Russia’s transformation from an overwhelmingly rural to a mostly urban – with caveats – society happened (a) recently and (b) under the Communist regime. This should explain a lot about the state of late-Soviet and post-Soviet society. The urban population’s share of total was 15% at the turn of the 20th century, 18% in 1926, 33% in 1939, 52% in 1959, 69% in 1979, and 73% in 1989. It has not changed much since.

In addition, Russian rural settlements – mostly small villages – were poorer and more primitive than their German or French counterparts, not to speak of English and American farms. A rough comparison in terms of poverty and human underdevelopment could be drawn between Central Russia and the south of Italy and Spain in the first 20-30 years of the 20th century.

Had the revolution been limited to a general democratization with a land reform, the urban 15% would have largely shaped the way of life of the first- and especially second-generation new urbanites. Yesterday’s peasants would dream of graduating into the petty bourgeoisie; their children, of graduating from universities. Instead, the Bolsheviks started by attacking the upper and middle classes of the cities and continued by destroying the peasantry, driving some rurals into cities as near-free labor for the Communist industrialization, and reducing the rest to serfdom (literally, not in a figurative Hayekian sense: collective farm members had no passports and so were not allowed to travel to cities without permission from farm management). There was no longer a stable, sophisticated urban environment for the newcomers to assimilate into. They created their own, Soviet villages in the brick and cinder apartment buildings.

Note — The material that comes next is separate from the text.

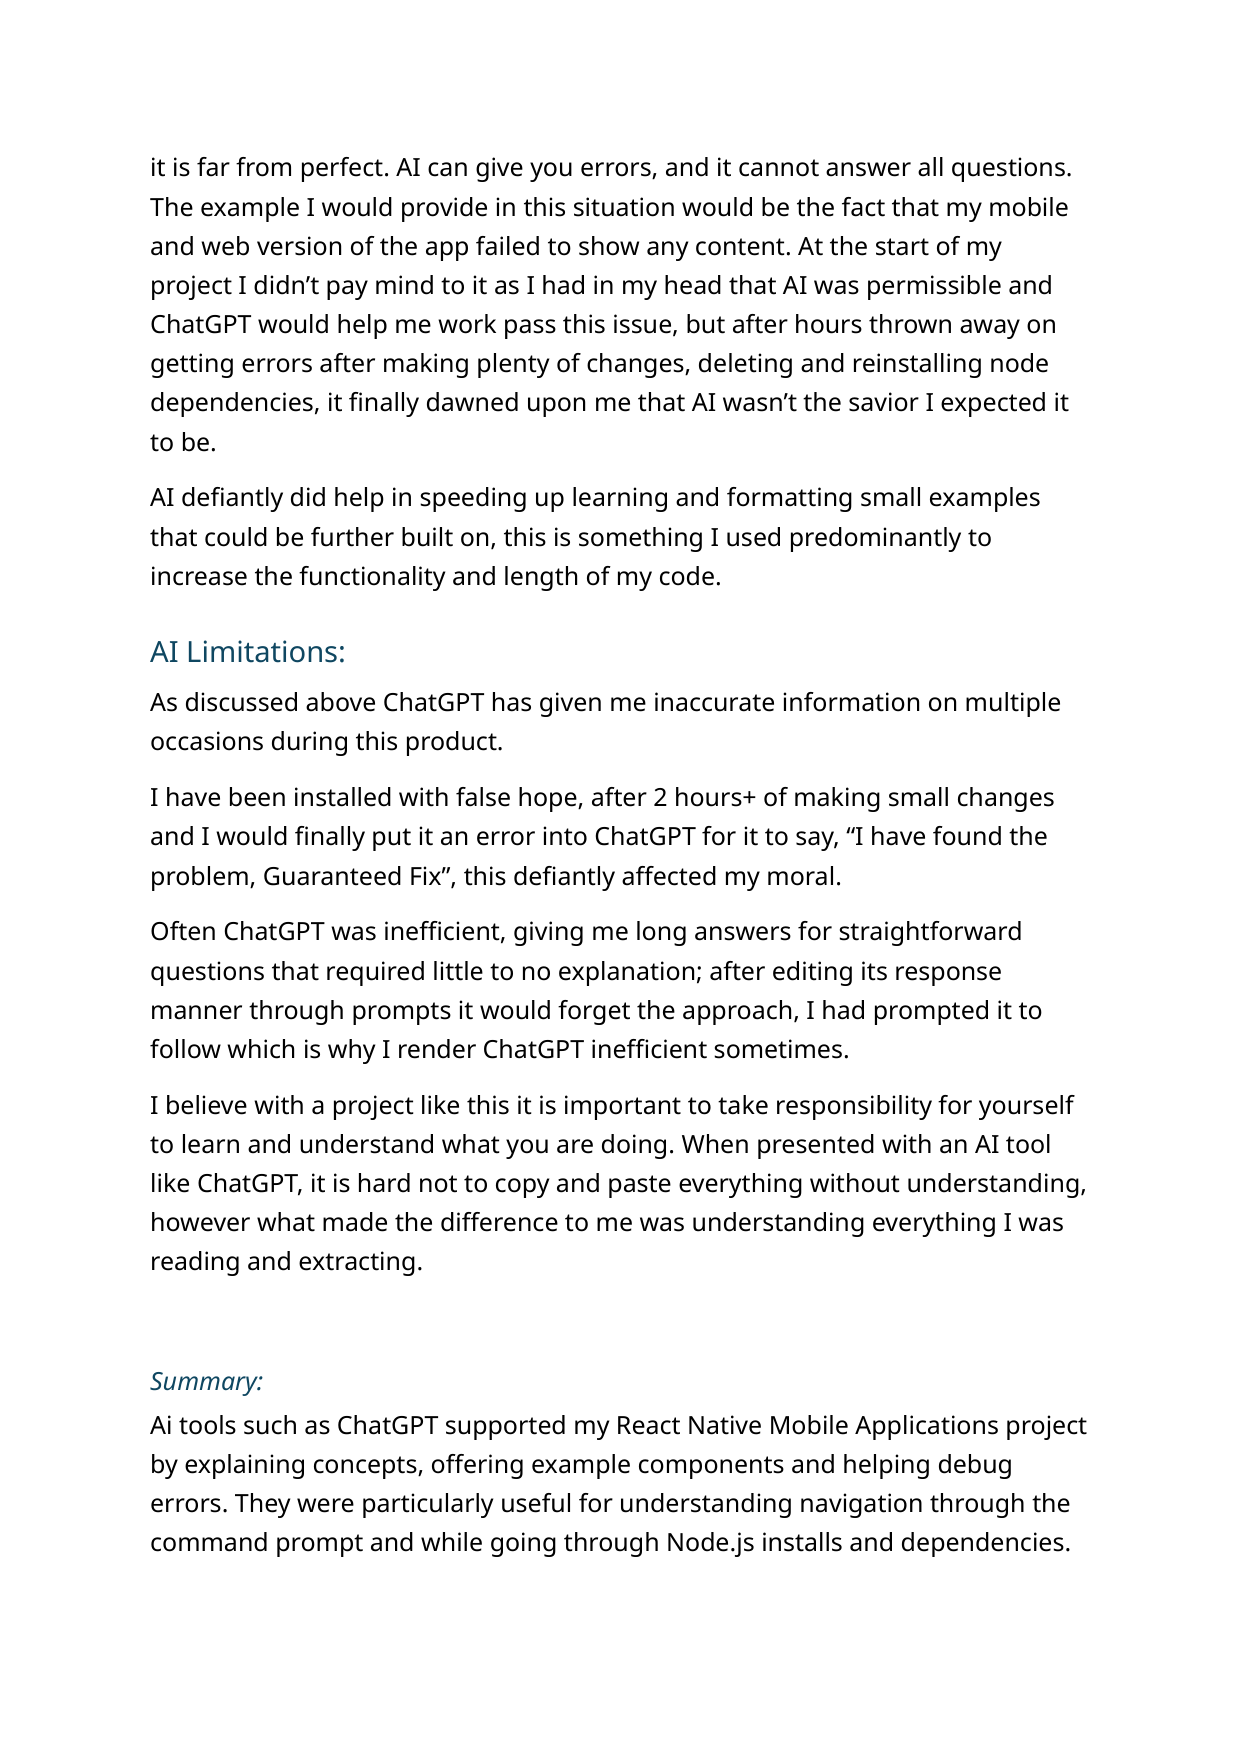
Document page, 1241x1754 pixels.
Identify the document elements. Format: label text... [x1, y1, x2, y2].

True, Moscow was called an outsized village long before the revolution but the label referred to its informal, down-home character (as opposed to the buttoned-up, uniformed Petersburg) and to the chaotic city topography outside the Kremlin, with boroughs and neighborhoods dominated by churches and monasteries, often built on hills as if in the countryside. (This church-and-parish principle may have influenced the placement of Stalin’s seven towers.) The Soviet city-village – the Russian word some sociologists prefer is sloboda, settlement – stands out for a different reason. Its residents are political idiots, mistrustful of the world outside their cozy hamlet.

I’m obviously drawing a caricature but I hope it is useful. The “idiocy of rural life” – the famous maxim from The Communist Manifesto likely referring to isolation, not stupidity – was transplanted into the Soviet urban environment, which had replaced an earlier, more sophisticated cultural milieu, always quite thin and, finally, tattered by Bolshevik policies. Eugen Weber‘s famous treatise on the social modernization of France was called Peasants into Frenchmen. What do we have here? Peasants into Russians? No, Peasants into Soviets.